As Israeli and Palestinian leadership resume direct bilateral negotiations after a three year absence, the Israeli government has announced plans to subsidize several Jewish settlements on the West Bank, a move that Palestinian leadership believes will undermine the latest round of talks and the prospects of an agreement that will end the longstanding conflict.
Although all West Bank settlements are considered illegal under international law, the Israeli government has recognized and provided funding for many communities on land that Palestinians hope will one day form the backbone of their future state. Peace Now reports that three out of 91 settlements designated as priority areas for development were legalized within the past year and given government subsidies.

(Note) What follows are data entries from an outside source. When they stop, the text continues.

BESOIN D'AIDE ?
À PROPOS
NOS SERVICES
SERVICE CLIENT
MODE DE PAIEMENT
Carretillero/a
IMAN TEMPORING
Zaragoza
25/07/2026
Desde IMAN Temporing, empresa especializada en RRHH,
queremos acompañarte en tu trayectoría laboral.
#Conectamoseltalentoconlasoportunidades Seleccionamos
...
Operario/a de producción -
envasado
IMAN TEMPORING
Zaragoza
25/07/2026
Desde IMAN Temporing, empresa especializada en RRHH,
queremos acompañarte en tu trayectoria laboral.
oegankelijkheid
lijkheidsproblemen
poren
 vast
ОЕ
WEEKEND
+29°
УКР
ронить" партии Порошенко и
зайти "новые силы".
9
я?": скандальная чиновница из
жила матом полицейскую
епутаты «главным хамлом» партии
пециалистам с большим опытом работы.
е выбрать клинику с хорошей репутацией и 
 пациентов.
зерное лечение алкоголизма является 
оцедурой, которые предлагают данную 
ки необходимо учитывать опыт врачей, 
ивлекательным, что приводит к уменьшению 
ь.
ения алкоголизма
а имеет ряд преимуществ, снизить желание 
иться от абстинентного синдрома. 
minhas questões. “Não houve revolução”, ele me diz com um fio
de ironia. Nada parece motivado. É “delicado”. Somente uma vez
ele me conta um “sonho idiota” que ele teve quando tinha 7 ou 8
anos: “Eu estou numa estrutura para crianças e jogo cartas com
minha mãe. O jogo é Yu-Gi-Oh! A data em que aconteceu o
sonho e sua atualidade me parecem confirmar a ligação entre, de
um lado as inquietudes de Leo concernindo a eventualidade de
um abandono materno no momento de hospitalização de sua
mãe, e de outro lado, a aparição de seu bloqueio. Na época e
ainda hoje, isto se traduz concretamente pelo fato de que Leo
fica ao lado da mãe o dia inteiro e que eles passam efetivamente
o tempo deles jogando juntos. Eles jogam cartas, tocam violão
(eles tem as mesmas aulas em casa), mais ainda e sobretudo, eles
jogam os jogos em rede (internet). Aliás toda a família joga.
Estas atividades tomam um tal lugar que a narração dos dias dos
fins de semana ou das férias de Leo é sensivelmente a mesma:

Palestinian leaders have long decried the expansion of settlements as an illegal expropriation that undermines the possibility of a two-state solution in accordance with pre-June 1967 borders. These borders form the internationally recognized “Green Line” separating Israel from the West Bank, Gaza and East Jerusalem.
The BBC reports that Palestinian official Hanan Ashrawi responded immediately to the announcement, saying the move would have a “destructive impact” on the resumption of peace talks.
“This is exactly what Israel wants, have a process for its own sake, and at the same time have a free hand to destroy the objective of the process,” she said in quotes carried by The Associated Press.
Secretary of State John Kerry, who is brokering peace talks, did not respond to this latest announcement, but Ynet news reports that Kerry told a group of Congressmen that he believes Israel will be able to retain 85 percent of its current settlement blocs under a future peace deal.
Settlement construction on the West Bank has increased at a record pace during the time of Benjamin Netanyahu’s administration. According to a report released in January by Peace Now, settlement growth has increased 300 percent over the past three years.
Using data from Israel’s Central Bureau of Statistics (CBS), B’Tselem, an Israeli human rights group, reports that there are now roughly 515,000 Jewish residents living in 121 settlement communities and 100 outposts throughout the West Bank.
There is also a bifurcated set of laws governing Jewish and Palestinian communities, the later restricted by a network of checkpoints and barriers.
Ynet news reports that the settlement funding has also become a divisive issue within the ranks of Israeli political leadership.
Some assert that there are underserved communities within the legally recognized state of Israel that are in need of the funding. “This is political, not national priority, which goes against efforts to promote peace,” said Amir Peretz Minister of Environmental Protection.
“It’s unacceptable that struggling cities like Kiryat Gat and Kiryat Malachi are out of the list because they’re close to the center while settlements that were illegal not so long ago are added under the security threat clause.”